AWU president, Mick Madden, was stunned by the personal attack which, he said, showed neither Swedish multi-national, Electrolux, the AiG, nor its city law firm, Cutler and Harris, had any idea about rural Australians.

Cutler and Harris wrote to the AWU, urging that Madden be disciplined for using "veiled threats" and "intimidation" after he wrote to Electrolux's HR chief at Orange suggesting the pair don boxing gloves at an up-coming charity night to raise funds for local charities.

"I still think it was a good idea. People out west would have loved it and we could have raised some decent money for the community," Madden said. "Other than the fact that he is bigger and heavier than me, it was an offer he could accept or decline."

Madden revealed the lawyers' letter after 1000 employees at the fridge-freezer manufacturer voted, last week, to reject a radical campaign to eliminate unions from their enterprise bargaining negotiations.

But, with a majority of just five, Madden is certain the company will come back and try again, rather than making any effort to conclude a deal.

He pointed to a number of unusual elements in the Electrolux campaign to back his prediction.

- it hired corporate accountants, KPMG, rather than the neutral Industrial Relations Commission to conduct the ballot

- dozens of people who would not be covered by the document, including HR staff, were allowed to vote

- at the height of campaigning, more than a month ago, Electrolux had police remove union officials from the property

- they have not been permitted to return since, other than to talk to workers in a tiny room, under company surveillance, during lunch hours

- for the first few hours of the ballot workers were required to use pencils.
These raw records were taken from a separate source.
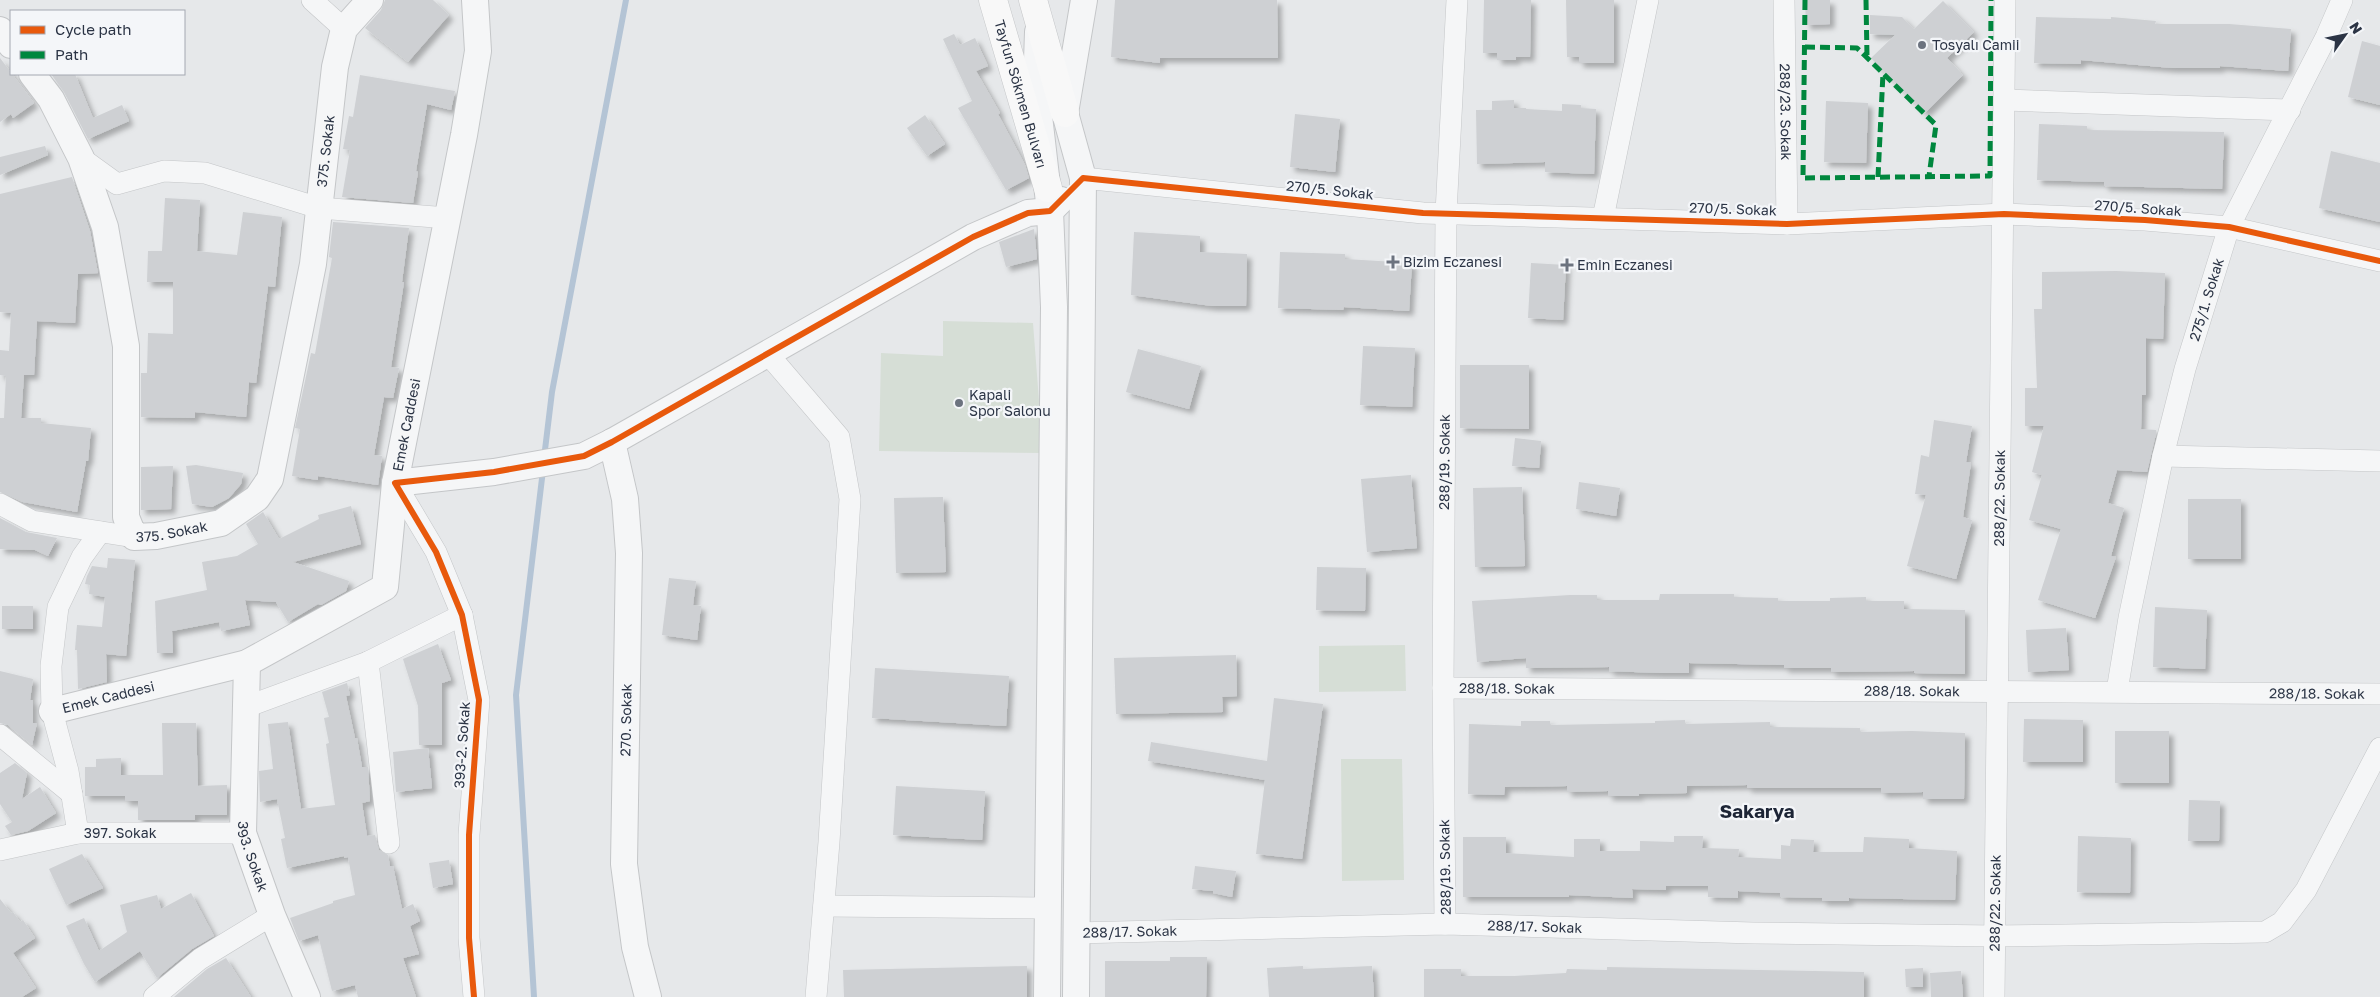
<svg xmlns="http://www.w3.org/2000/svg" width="2380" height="997" font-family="'Golos Text',sans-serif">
<defs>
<filter id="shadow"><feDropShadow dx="4.5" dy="4.5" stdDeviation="2.5" flood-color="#0004"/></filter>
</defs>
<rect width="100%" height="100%" fill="#e6e8ea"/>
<g fill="#d6ded6">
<path d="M 943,321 L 1033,323 L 1043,453 L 879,451 L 881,353 L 943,356 Z"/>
<path d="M 1405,645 L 1406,691 L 1319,692 L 1319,646 Z"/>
<path d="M 1341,759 L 1402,759 L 1404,880 L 1342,881 Z"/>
</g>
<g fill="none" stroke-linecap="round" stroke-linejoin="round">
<g stroke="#b4c4d5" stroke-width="6">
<path d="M 544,458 L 552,392 L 626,0"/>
<path d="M 534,997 L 516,695 L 543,470"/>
</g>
</g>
<g fill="#ced0d3" filter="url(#shadow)">
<path d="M 385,0 L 433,0 L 449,15 L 408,62 L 365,28 L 381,10 Z"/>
<path d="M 1115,0 L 1277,0 L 1278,58 L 1160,58 L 1160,63 L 1111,57 Z"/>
<path d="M 1484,0 L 1531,0 L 1530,57 L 1516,57 L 1516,60 L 1497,60 L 1497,53 L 1483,53 Z"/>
<path d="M 1566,0 L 1614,0 L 1614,63 L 1579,63 L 1579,57 L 1567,57 Z"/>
<path d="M 1805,0 L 1830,0 L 1830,24 L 1806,25 Z"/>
<path d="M 1943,1 L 1974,32 L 1947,58 L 1963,75 L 1925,113 L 1871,58 L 1895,35 L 1870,34 L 1870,15 L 1902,17 L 1914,29 Z"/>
<path d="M 2036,17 L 2111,19 L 2111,17 L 2156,21 L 2155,24 L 2229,24 L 2291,29 L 2288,71 L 2220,66 L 2220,68 L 2172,68 L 2081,60 L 2081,64 L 2034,63 Z"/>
<path d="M 954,34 L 960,45 L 975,38 L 988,66 L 976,71 L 1000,113 L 998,114 L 1025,165 L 1029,178 L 1006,190 L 958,108 L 972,101 L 943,39 Z"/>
<path d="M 2362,41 L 2380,46 L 2380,105 L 2348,97 Z"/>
<path d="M 0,58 L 34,103 L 13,118 L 11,114 L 0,122 Z"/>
<path d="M 51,74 L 75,74 L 93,118 L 122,105 L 129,121 L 88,139 L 64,92 Z"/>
<path d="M 360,75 L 455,91 L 451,110 L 427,104 L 416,171 L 418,172 L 413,203 L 342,197 L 350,150 L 343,149 L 349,116 L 353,117 Z"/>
<path d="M 1514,100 L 1514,108 L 1526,108 L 1526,109 L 1562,111 L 1562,104 L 1581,105 L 1581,108 L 1596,109 L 1594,174 L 1545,172 L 1545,162 L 1477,164 L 1476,110 L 1492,110 L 1492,101 Z"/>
<path d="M 1826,101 L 1868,103 L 1866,163 L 1824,162 Z"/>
<path d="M 1295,114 L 1340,119 L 1335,172 L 1290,167 Z"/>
<path d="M 925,115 L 945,144 L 927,156 L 907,128 Z"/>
<path d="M 2039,124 L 2087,126 L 2087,130 L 2224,132 L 2222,189 L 2104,186 L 2104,182 L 2037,180 Z"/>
<path d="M 45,146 L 48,155 L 0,175 L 0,157 Z"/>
<path d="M 2331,151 L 2380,163 L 2380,222 L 2319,208 Z"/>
<path d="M 72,177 L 90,231 L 98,273 L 78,274 L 75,323 L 37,321 L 34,375 L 24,375 L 21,418 L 41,418 L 41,423 L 91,428 L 88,461 L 86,461 L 77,512 L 23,502 L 0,492 L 0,418 L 4,418 L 6,376 L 0,375 L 0,350 L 9,351 L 11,313 L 0,312 L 0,194 Z"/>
<path d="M 165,198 L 200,200 L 197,251 L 237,255 L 243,212 L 282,217 L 275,287 L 268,286 L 256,383 L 249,382 L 246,417 L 195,412 L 195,418 L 141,417 L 141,373 L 147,373 L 148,333 L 173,334 L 173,282 L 147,282 L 148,251 L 162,251 Z"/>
<path d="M 333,222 L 409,228 L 402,282 L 404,282 L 391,367 L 399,368 L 393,398 L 384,397 L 374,455 L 382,456 L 378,485 L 318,476 L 318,480 L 292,476 L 300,429 L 295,428 L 311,353 L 315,354 L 332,258 L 329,257 Z"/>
<path d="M 1034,229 L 1037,259 L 1006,267 L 999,242 Z"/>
<path d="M 1134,232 L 1200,236 L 1200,252 L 1247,254 L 1246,306 L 1212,306 L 1131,295 Z"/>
<path d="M 1280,252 L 1345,254 L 1345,259 L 1412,263 L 1409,311 L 1344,307 L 1343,310 L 1278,308 Z"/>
<path d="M 1531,263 L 1566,265 L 1563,320 L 1528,318 Z"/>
<path d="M 2116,271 L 2165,273 L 2163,339 L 2146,338 L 2146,395 L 2142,395 L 2141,429 L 2156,430 L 2156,434 L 2147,472 L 2117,470 L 2108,503 L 2124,508 L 2111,556 L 2116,557 L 2095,618 L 2038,600 L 2061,529 L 2029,520 L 2042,475 L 2032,472 L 2044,426 L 2025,426 L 2025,388 L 2037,388 L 2034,309 L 2042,309 L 2042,272 Z"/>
<path d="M 1363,346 L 1415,348 L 1412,407 L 1360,405 Z"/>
<path d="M 1138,349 L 1201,366 L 1189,409 L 1126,392 Z"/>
<path d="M 1460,365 L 1529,365 L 1529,429 L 1460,428 Z"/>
<path d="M 1934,420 L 1972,426 L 1966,462 L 1971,463 L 1963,517 L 1972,520 L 1956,579 L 1907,566 L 1926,495 L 1915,494 L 1921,455 L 1929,457 Z"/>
<path d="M 1515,438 L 1541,441 L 1539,468 L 1512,466 Z"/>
<path d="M 196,465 L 243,473 L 241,484 L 229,498 L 212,507 L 192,504 L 186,466 Z"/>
<path d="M 173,466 L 171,509 L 141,510 L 141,467 Z"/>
<path d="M 1411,475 L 1417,548 L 1367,552 L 1361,479 Z"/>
<path d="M 1579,482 L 1620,488 L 1616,516 L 1576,509 Z"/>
<path d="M 1522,487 L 1525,566 L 1475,567 L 1473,488 Z"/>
<path d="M 943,497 L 946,572 L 896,573 L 894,498 Z"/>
<rect x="2188" y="499" width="53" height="60"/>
<path d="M 351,506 L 361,544 L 293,562 L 349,581 L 346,591 L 321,605 L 318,604 L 288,622 L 276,602 L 245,600 L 250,625 L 221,631 L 219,622 L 172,631 L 173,653 L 157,653 L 155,601 L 207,590 L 202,562 L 237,556 L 258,544 L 246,524 L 263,512 L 279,539 L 319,519 L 318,515 Z"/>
<path d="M 0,518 L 26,532 L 57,538 L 48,556 L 35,550 L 0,549 Z"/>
<path d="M 108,558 L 135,560 L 126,656 L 106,654 L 107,682 L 78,689 L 77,650 L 75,650 L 77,625 L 102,627 L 105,597 L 89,594 L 90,585 L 85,584 L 87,576 L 92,566 L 107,568 Z"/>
<path d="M 1317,567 L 1366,568 L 1365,611 L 1316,610 Z"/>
<path d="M 669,578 L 696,581 L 693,605 L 701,606 L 697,640 L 662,635 Z"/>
<path d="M 1660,594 L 1734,594 L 1734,597 L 1778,598 L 1778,601 L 1830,601 L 1830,598 L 1866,597 L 1866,601 L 1904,601 L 1904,609 L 1965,610 L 1965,674 L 1914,673 L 1914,671 L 1831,672 L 1831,668 L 1784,668 L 1784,665 L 1689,663 L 1689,673 L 1659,673 L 1609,671 L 1609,667 L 1526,668 L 1526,658 L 1477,662 L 1472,601 L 1570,595 L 1597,595 L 1597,600 L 1659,600 Z"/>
<rect x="2" y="606" width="31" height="23"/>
<path d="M 2155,607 L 2207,610 L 2205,669 L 2153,667 Z"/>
<path d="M 2066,628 L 2069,670 L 2028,672 L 2026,630 Z"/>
<path d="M 438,644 L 451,680 L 442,683 L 442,745 L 419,745 L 418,706 L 403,659 Z"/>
<path d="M 1236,655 L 1237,696 L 1222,697 L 1223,712 L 1116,714 L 1114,658 Z"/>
<path d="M 875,668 L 1009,676 L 1006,726 L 872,718 Z"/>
<path d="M 0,671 L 33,679 L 30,700 L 33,700 L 33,723 L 37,723 L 32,745 L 8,725 L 0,723 Z"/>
<path d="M 347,683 L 350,695 L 346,696 L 355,738 L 357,738 L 362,767 L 368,767 L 370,801 L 362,803 L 367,836 L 375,835 L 379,850 L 388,855 L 390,866 L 393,866 L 402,909 L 413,904 L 420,921 L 410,926 L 419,954 L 403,958 L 416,997 L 358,997 L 355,985 L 332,991 L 318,935 L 299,941 L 290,918 L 333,903 L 333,901 L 355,895 L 348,857 L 344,858 L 344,856 L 287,868 L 281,839 L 285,838 L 277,799 L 260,802 L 259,771 L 273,769 L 268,724 L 288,722 L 301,809 L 335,805 L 326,744 L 329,743 L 324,718 L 329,717 L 322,692 Z"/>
<path d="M 1274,698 L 1323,704 L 1302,859 L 1256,854 L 1265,780 L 1148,761 L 1151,742 L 1267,761 Z"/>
<path d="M 2024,719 L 2083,720 L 2083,762 L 2023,762 Z"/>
<path d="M 1685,720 L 1685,724 L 1770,722 L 1770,727 L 1860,728 L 1860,732 L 1912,731 L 1965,733 L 1964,799 L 1923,799 L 1923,792 L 1881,793 L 1881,788 L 1747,788 L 1747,785 L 1687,786 L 1687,793 L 1639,794 L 1639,796 L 1608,796 L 1608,791 L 1567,792 L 1567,786 L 1505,787 L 1504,795 L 1468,794 L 1469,724 L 1521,726 L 1521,721 L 1550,721 L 1550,725 L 1655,723 L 1655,721 Z"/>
<path d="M 162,723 L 196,723 L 198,786 L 227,785 L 227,815 L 195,815 L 195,820 L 138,820 L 138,801 L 125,801 L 125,796 L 85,796 L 85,767 L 96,767 L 96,759 L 121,758 L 121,775 L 163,775 Z"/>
<rect x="2115" y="731" width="54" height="52"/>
<path d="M 428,748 L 432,788 L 396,792 L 393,752 Z"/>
<path d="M 15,763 L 27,773 L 22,799 L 40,787 L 56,813 L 28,831 L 11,835 L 5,826 L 12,822 L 0,804 L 0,773 Z"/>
<path d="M 896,786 L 985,791 L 982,840 L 893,835 Z"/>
<path d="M 2189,800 L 2220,801 L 2219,841 L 2188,841 Z"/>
<path d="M 1674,836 L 1703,836 L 1702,848 L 1739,849 L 1738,857 L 1781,859 L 1781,845 L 1790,846 L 1791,839 L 1814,840 L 1813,852 L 1863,852 L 1864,837 L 1909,839 L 1909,848 L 1957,851 L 1955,900 L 1849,898 L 1849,901 L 1822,901 L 1822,898 L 1780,897 L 1780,893 L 1738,891 L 1738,898 L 1708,897 L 1708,886 L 1666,886 L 1666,890 L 1632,889 L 1633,898 L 1569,895 L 1569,897 L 1463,897 L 1463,837 L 1506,837 L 1506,853 L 1574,857 L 1574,839 L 1600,839 L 1600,851 L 1640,851 L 1640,841 L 1674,842 Z"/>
<path d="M 2078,836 L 2131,838 L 2130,893 L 2077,892 Z"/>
<path d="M 82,854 L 103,888 L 66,905 L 49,869 Z"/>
<path d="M 449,860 L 453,884 L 433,888 L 429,863 Z"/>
<path d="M 1195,866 L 1236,871 L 1232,897 L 1213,893 L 1213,891 L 1192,889 Z"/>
<path d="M 191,893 L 214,936 L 192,949 L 157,978 L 140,951 L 95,982 L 84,964 L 66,926 L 84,918 L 99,951 L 127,932 L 120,905 L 157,895 L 161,909 Z"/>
<path d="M 0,899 L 11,913 L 13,912 L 20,922 L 23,920 L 35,938 L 13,953 L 36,988 L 22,997 L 0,997 Z"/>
<path d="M 1170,957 L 1207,957 L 1206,997 L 1105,997 L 1105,961 L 1170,961 Z"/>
<path d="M 226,958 L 251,997 L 174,997 L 207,969 Z"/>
<path d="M 1027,966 L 1027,997 L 844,997 L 843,970 Z"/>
<path d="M 1303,966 L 1303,969 L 1372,966 L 1374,997 L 1269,997 L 1267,968 Z"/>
<path d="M 1607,967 L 1864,972 L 1864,997 L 1424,997 L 1424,969 L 1461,969 L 1461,976 L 1514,976 L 1566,973 L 1567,969 L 1607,970 Z"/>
<path d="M 1923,968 L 1923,987 L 1906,987 L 1905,969 Z"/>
<path d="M 1961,971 L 1963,997 L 1931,997 L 1930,973 Z"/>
</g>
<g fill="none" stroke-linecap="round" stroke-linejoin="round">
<g stroke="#c4c6c8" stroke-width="22">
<g id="minor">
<path d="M 312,0 L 344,29"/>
<path id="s1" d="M 1784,0 L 1787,224"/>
<path d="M 2005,100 L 2290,110"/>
<path d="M 81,158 L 117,184 L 164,171 L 205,173 L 319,208 L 448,218"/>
<path d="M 1083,178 L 1423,213 L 1787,224 L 2004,214 L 2145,220 L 2229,227 L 2380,261"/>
<path d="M 1603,218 L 1648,0"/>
<path d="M 768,354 L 839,437 L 850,499 L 829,842 L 816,997"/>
<path d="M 2163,456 L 2380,461"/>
<path d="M 395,483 L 436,552 L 462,615 L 479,700 L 469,835 L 469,938 L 474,997"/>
<path d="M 0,504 L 32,521 L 134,537"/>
<path d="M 368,662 L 389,843"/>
<path id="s2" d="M 1443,688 L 2380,694"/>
<path id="s3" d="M 2117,691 L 2129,618 L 2163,456 L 2185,369 L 2229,227 L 2326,37 L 2342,0"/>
<path d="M 246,707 L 368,662 L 462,615"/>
<path d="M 0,735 L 72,794"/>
<path d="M 78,833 L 68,771 L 52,711 L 51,666 L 58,607 L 82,557 L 100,532"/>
<path id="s4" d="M 0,850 L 78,833 L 243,833"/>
<path d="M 824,906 L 1048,908"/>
<path id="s5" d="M 1445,924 L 1443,688 L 1446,213 L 1457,0"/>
<path id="s6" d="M 1075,933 L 1445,924 L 1753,933 L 1995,936 L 2265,932 L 2282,922 L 2306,890 L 2380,748"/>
<path d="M 154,997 L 200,959 L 272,915"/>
<path id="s7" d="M 1994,997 L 2005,0"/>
</g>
</g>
<g stroke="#c4c6c8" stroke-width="28">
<g id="tertiary">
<path d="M 0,30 L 11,45"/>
<path d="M 1038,32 L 1036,90 L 1050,211 L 1054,307 L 1047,997"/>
<path id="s8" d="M 32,74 L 51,99 L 81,158 L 105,227 L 126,346 L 126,517 L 134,537 L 156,536 L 221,523 L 257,498 L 270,479 L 313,264 L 335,67 L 344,29 L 370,0"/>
<path d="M 612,442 L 625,499 L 629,553 L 624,864 L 635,947 L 648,997"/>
<path d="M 395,483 L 494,472 L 584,456 L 612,442 L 973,237 L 1028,213 L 1050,211 L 1061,200"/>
<path id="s9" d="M 247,663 L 243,833 L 272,915 L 307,997"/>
<path id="s10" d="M 52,711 L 247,663 L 385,587 L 395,483 L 464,135 L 478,51 L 475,0"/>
<path d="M 1076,997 L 1083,178 L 1065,113 L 1084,0"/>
</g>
</g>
<g stroke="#c4c6c8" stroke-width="29">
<g id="secondary">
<path id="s11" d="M 993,0 L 1048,188"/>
<path d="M 1033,0 L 1065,113"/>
</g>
</g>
<use href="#minor" stroke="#f5f6f7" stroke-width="21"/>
<use href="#tertiary" stroke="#f5f6f7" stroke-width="26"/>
<use href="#secondary" stroke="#f8f8f8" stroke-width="28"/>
<g stroke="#00873e" stroke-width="5" stroke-dasharray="10 5" stroke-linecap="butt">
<path d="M 1805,0 L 1803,178 L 1990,176 L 1991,0"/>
<path d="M 1866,0 L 1867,57"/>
<path d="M 1805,47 L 1857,48 L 1936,125 L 1929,176"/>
<path d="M 1878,177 L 1883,73"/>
</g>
<g stroke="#f4f6f9" stroke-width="9">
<path id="cycleway" d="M 474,997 L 469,938 L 469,835 L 479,700 L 462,615 L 436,552 L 395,483 L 494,472 L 584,456 L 612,442 L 973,237 L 1028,213 L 1050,211 L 1083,178 L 1423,213 L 1787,224 L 2004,214 L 2145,220 L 2229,227 L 2380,261"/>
</g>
<use href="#cycleway" stroke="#e8590c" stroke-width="6"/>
</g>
<g fill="#6c737f" stroke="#f4f6f9" stroke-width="2">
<circle cx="1922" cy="45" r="5"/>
<path d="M1390.5 254.5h5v5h5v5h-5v5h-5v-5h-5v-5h5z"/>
<path d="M1564.5 257.5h5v5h5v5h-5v5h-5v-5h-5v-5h5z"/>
<circle cx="959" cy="403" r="5"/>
</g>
<g text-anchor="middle" stroke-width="4.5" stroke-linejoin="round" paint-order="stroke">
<g font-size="14" fill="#2b3445" stroke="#f4f6f9" text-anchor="start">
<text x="1932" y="50">Tosyalı Camii</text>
<text x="1403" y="267">Bizim Eczanesi</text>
<text x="1577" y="270">Emin Eczanesi</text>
<text x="969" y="400">Kapali<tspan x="969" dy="16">Spor Salonu</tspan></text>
</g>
<g font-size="14" fill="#2b3445" stroke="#f4f6f9">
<text dy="5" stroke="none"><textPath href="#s11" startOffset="98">Tayfun Sökmen Bulvarı</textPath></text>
<text dy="5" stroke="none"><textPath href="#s1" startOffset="112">288/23. Sokak</textPath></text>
<text dy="5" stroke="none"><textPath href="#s8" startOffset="972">375. Sokak</textPath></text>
<text transform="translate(1330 190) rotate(6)" y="5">270/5. Sokak</text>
<text transform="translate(2138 208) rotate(4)" y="5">270/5. Sokak</text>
<text transform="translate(1733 209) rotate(2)" y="5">270/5. Sokak</text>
<text dy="5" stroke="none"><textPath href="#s3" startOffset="402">275/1. Sokak</textPath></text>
<text dy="5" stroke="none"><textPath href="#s10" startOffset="522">Emek Caddesi</textPath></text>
<text dy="5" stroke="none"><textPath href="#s5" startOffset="462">288/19. Sokak</textPath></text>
<text dy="5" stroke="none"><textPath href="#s7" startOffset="499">288/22. Sokak</textPath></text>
<text dy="5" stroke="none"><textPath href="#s8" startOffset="522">375. Sokak</textPath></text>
<text dy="5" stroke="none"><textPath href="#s2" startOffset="64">288/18. Sokak</textPath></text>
<text dy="5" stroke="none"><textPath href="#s2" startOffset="469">288/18. Sokak</textPath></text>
<text dy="5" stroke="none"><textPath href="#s2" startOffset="874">288/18. Sokak</textPath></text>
<text dy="5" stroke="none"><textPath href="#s10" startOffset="58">Emek Caddesi</textPath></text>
<text transform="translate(626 720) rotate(-89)" y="5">270. Sokak</text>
<text transform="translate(462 745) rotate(-86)" y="5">393-2. Sokak</text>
<text dy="5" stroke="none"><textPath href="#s4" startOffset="122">397. Sokak</textPath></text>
<text dy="5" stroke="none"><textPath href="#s9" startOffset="195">393. Sokak</textPath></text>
<text transform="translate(1445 867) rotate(-91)" y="5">288/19. Sokak</text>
<text dy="5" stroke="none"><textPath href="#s7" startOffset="94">288/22. Sokak</textPath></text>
<text dy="5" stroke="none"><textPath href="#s6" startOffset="460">288/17. Sokak</textPath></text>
<text dy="5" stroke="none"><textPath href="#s6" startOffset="55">288/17. Sokak</textPath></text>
</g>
<g font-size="19" font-weight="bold" fill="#1d2536" stroke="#f4f6f9">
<text x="1757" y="818">Sakarya</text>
</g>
</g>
<rect x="10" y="10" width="175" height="65" fill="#f4f6f9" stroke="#a4a8b1"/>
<rect x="20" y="26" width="25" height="8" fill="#e8590c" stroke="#a4a8b1"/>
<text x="55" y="35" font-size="15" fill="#2b3445">Cycle path</text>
<rect x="20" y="51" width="25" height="8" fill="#00873e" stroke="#a4a8b1"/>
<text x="55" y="60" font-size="15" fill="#2b3445">Path</text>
<g transform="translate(2345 35) rotate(57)" stroke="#f4f6f9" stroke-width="4" paint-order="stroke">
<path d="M0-4L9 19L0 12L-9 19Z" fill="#2b3445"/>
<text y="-8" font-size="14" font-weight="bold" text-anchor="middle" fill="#2b3445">N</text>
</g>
</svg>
Only after delegates identified management personnel with erasers in their pockets, were staff provided with pens to indicate their preferences.

- whilst the company surrounded the polling area with "Vote Yes" materials when a union member put a "Vote No" poster on the wall he was threatened with disciplinary action and the poster was removed.

Members of the AWU, AMWU, NUW and ETU at Orange are particularly angry about the Electrolux campaign because they rallied and lobbied state government to get the company into the town when it seemed the facility, originally owned by Email, would close.

Madden said company determination to press ahead with another ballot was demonstrated by its refusal to budge from "pattern claims" being forced on workers by the AiG.

With the exception of a few words in a stand-down clause, he said, it had moved on nothing during negotiations. Still, there was agreement on everything but an Electorlux demand for longer hours to be paid at less than the award rate.

"We have moved as far as we can to accommodate them but now they are pushing to extend the working day by an hour over summer and pay people less than the award prescribes. We can't sign off on that and they know it.

"They don't want an agreement at all, they just want to keep coming back and putting their proposal for a non-union agreement," Madden said.